Given the choice between lightweight new furniture and Preloved I’ll usually go for the latter. Why would I want something second hand instead of new? Read on to find out….
1. It can be a lot more cost effective
For quality per square inch it is usually more cost effective to buy second hand. Furniture devalues fast and people often sell incredibly good quality, hardly used sofas and tables at bargain prices.
Here are a couple of cost comparisons for expensive items
- Eleanor Fabric Corner Sofa – new from major retailer: £2675.
- Preloved: £500 (bought in 2015 for a total of £2047 plus £156 for Guardsman 5 year fabric gold elite plan)
- Saving £2175
- M&S Sonoma Dining Set XL table+4 leather chairs: £1450 new.
- Second hand – All in excellent condition: £699
- Saving £751
You can save lots of smaller items too. Why buy a new desk when you can get a more solid version for a quarter of the price? I’ve bought tables for £10!
2. It can be better quality
In the last few decades the majority of mid and budget priced furniture has been made of composite timber. That could be veneered MDF which is mushed up bits of wood glued together and covered with thin sheets of real wood, or it could be made with smaller lengths of wood that are joined together.
MDF is cheap, sandable and resistant to woodworm but swells up and distorts if it gets wet. Smaller lengths of timber that have been joined together are weaker than one long length.
To get decent quality solid wood in new furniture you need to be prepared to spend a fair bit of money. Buy second hand from Preloved though and £20 can get you a solid teak sideboard with mortice and tenon joins on the drawers.
I am not an expert but I have bought a lot of secondhand furniture over the years. I’ve upgraded bit by bit to owning classic Ercol and Stag pieces that have come my way at bargain prices.

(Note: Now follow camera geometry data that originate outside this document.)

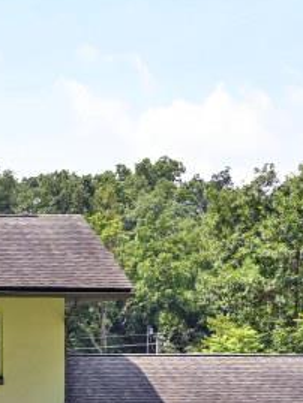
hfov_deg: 17.7
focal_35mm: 75
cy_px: 307
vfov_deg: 25.6
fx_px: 875
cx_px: -142
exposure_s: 1/320
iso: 100
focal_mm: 14
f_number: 6.3
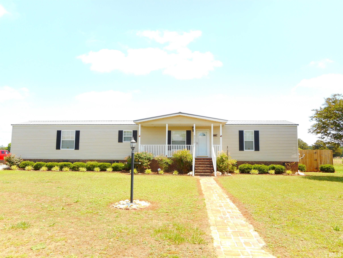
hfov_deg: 69.4
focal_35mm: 25
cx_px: 172
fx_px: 248
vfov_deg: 54.9
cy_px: 129
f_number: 3.7
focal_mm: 4.5
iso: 80
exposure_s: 1/250
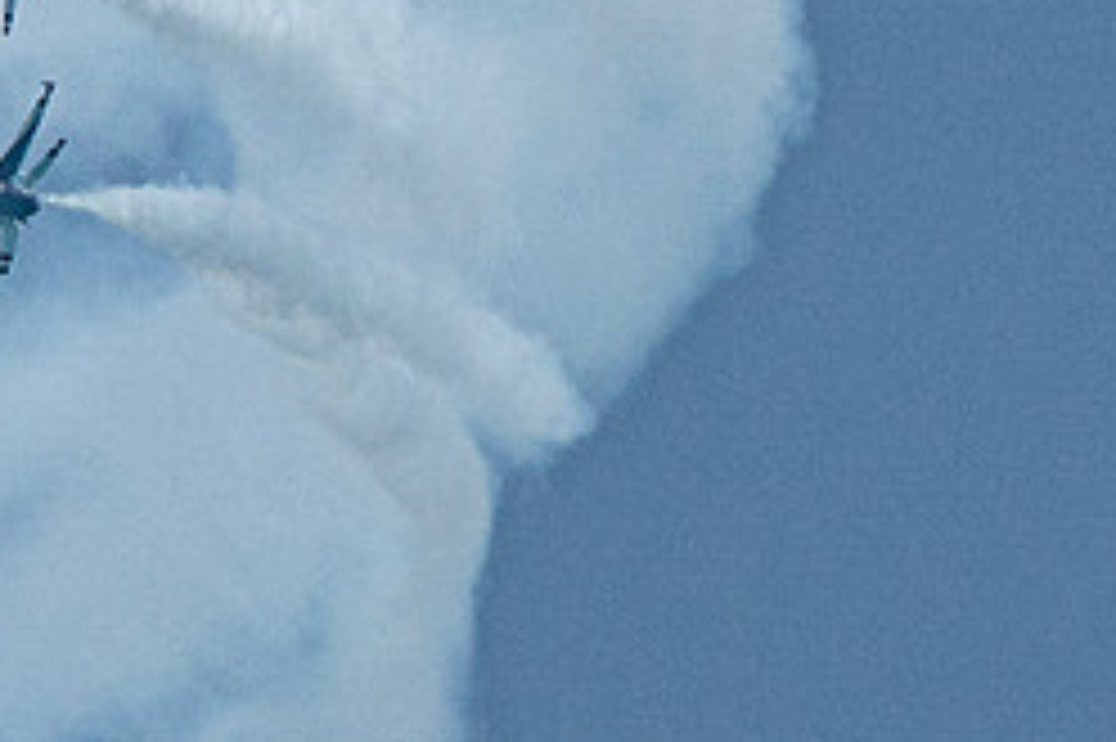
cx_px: -233
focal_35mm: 2350
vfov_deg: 0.6
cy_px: -107
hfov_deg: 0.9
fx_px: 72799
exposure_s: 1/2000
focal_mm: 400
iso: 640
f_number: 10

3. Here are my top tips for finding good quality:
- Hardwood lasts better than softwood. If there is a choice go for teak, oak or maple rather than pine. You can test by drawing a line with your fingernail in a hidden area, if it dents, it is probably a softwood which means that it will bump and scratch more easily in day to day use.
- Check for little holes that might be woodworm. If the furniture looks like it has been used as a dart board be wary. If you see dust around the holes do not buy it. Older bits of furniture may have had woodworm in the past which has been treated but it takes a good trained eye to tell what is dormant or not.
- Proper woodwork is better than staples. A drawer held together with nails or staples will not be as strong as one that has zig zag mortice and tenon or dovetail joints. Dowels are generally strong and just glue is weak.
- Watch out for warps. Wooden furniture that has been stored badly can warp, which means that drawers will not open well and chairs might be wobbly.
- Covering sofas and chairs is not as easy as it looks, unless you are just replacing the cover on a drop in seat. YouTube has lots of helpful tutorials and if you get into it, there are lots of upholstery courses all over the country.
- Good cushions have an outer cover and a separate inner foam section that should be covered too. Just foam on it’s own will not last long.
4. It comes with a history of its own
There isn’t much in my house that is new because I prefer used furniture with character and history. I’ve no way of knowing who sat in my chair before, where my little side table was situated or who used my lamp for reading. Who knows, perhaps they used it for knitting too, just like me. A bit of history in furniture you use every day really connects you with the past and it makes me feel more grounded. I don’t get that feeling with MDF.